Wednesday, August 21, 2019

The Unending Disney CEO Succession Game

The entertainment press speculates (yet again) on who will succeed Robert Iger when he retires at the end of 2021:

Some observers now believe the inside track [for Disney CEO's successor] may belong to Kevin Mayer, chairman of direct-to-consumer and international who is expected to appear at the convention to showcase Disney+. That Iger has called the upcoming streamer the "most important product" to launch since he became CEO in 2005 speaks volumes about the stakes for Mayer, 57, and how the performance of Disney+ could influence who takes over when Iger retires at the end of 2021. ...

Iger [might] extend his run again, [and] the succession bake-off also could change dramatically, as it did when former CFO-COO Thomas Staggs — once positioned as the primary contender — left the company in 2016. ...

It's difficult for Top Dogs to give up all the trappings of Top Dogdom when announced retirement dates draw near.
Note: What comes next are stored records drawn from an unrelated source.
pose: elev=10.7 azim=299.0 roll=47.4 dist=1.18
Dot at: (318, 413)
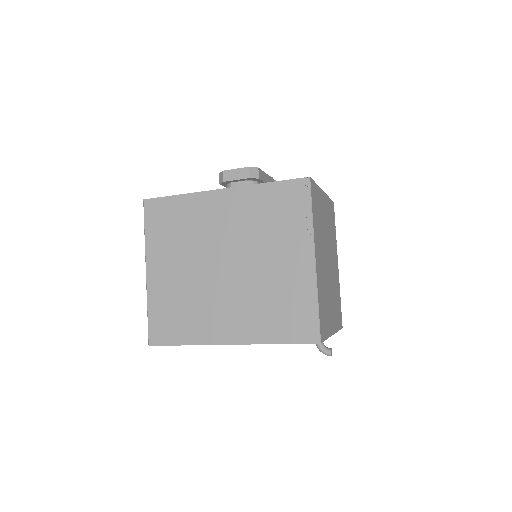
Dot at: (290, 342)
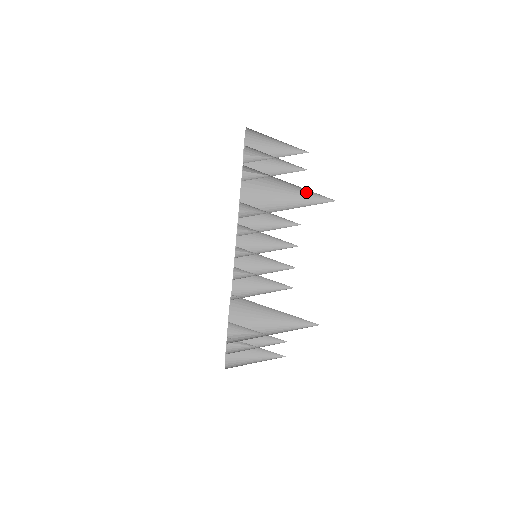
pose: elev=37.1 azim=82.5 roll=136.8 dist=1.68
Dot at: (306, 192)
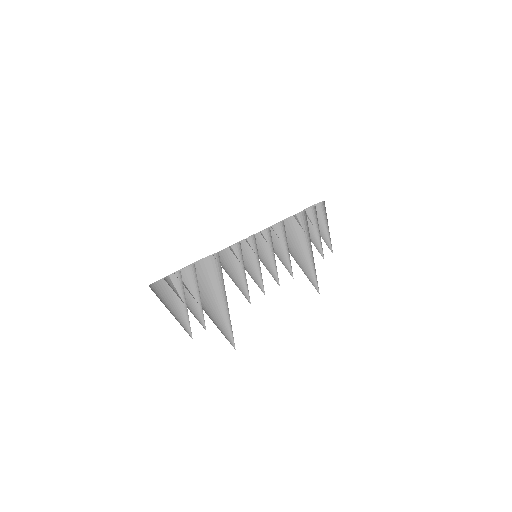
Dot at: (311, 269)
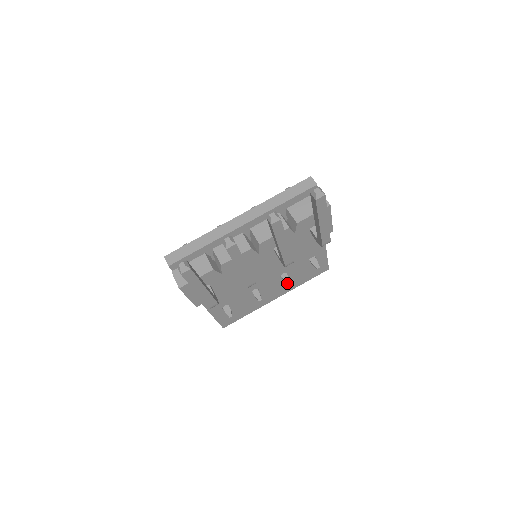
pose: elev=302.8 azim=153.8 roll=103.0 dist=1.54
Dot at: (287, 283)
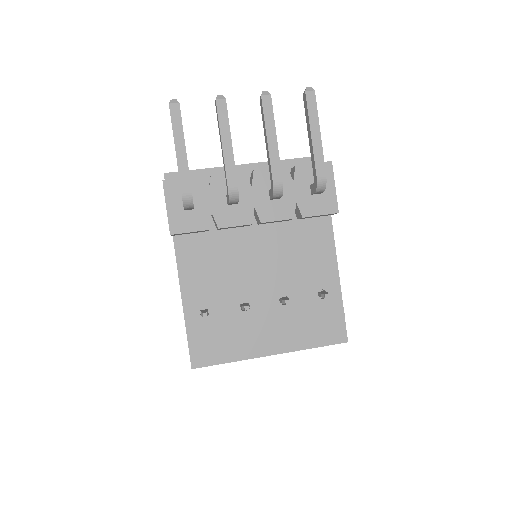
Dot at: (284, 299)
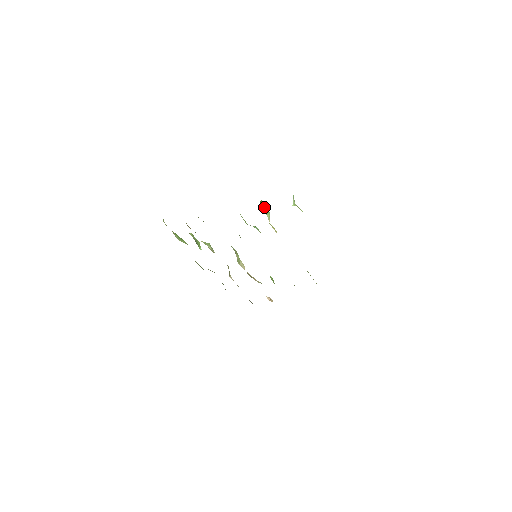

I mean, wave goodbye to all that money and power? All those corporate aircraft? And the smiling faces that tell you agreeable, ego-boosting things every time you walk into a room?
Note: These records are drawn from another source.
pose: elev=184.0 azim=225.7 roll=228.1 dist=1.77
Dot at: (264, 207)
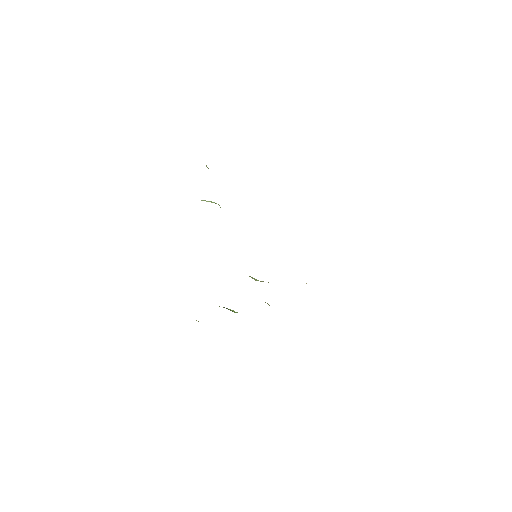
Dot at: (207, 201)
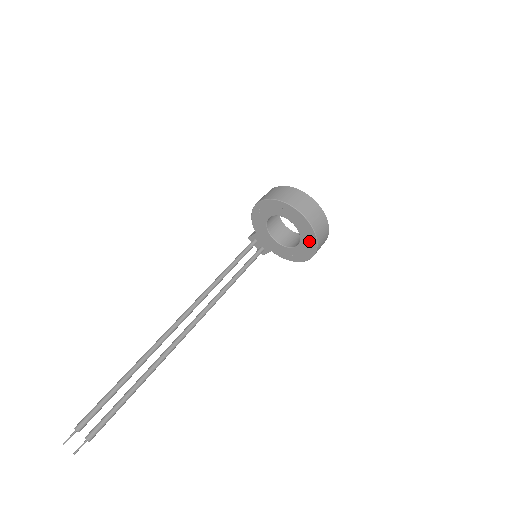
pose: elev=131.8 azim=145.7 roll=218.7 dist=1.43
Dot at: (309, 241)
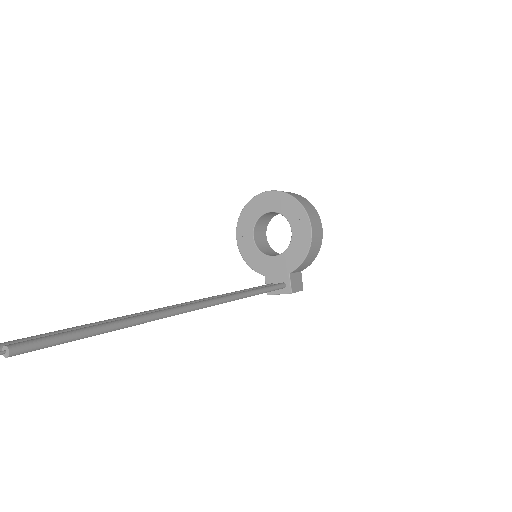
Dot at: (289, 206)
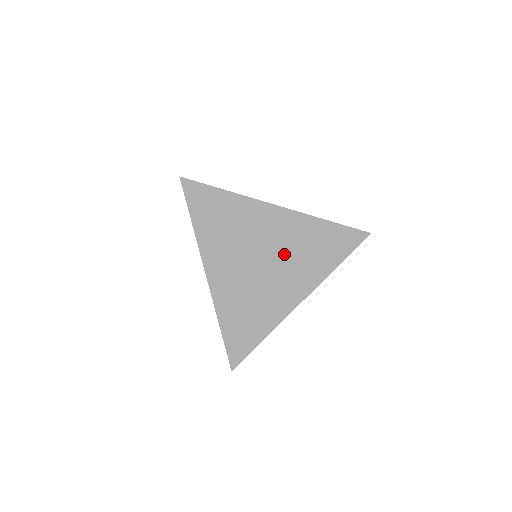
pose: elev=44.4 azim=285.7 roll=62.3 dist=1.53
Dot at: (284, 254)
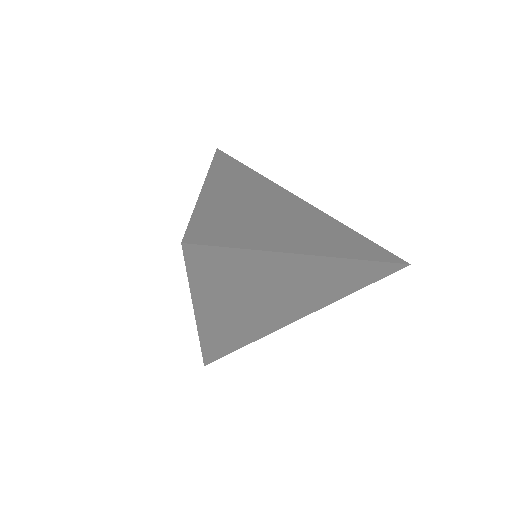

Hard to let all those pleasant, day-to-day realities go.

There has been no Disney chieftain, outside of '70s corporate head Card Walker, who's left voluntarily. Walt and Roy Disney died. Ron Miller was pushed out by Disney's board of directors. And Michael Eisner got a strong "no confidence" vote from Roy E. Disney and a large number of other Disney shareholders.

But even after the vote, Mr. Eisner stalled around for as long as he could.

And so we come to Robert Iger, who has already made a minor career of delaying retirement. (To date, his exit has been pushed back twice. And he will be close to 71 when his current contract expires at the end of 2021.)

My guess is there's a 50/50 chance Mr. Iger will leave when the trumpet blows a third time. Kevin Mayer, the current top candidate for Robert Iger's job, could suddenly be found wanting and (surprise!) Mr. Iger's contract would be extended yet again.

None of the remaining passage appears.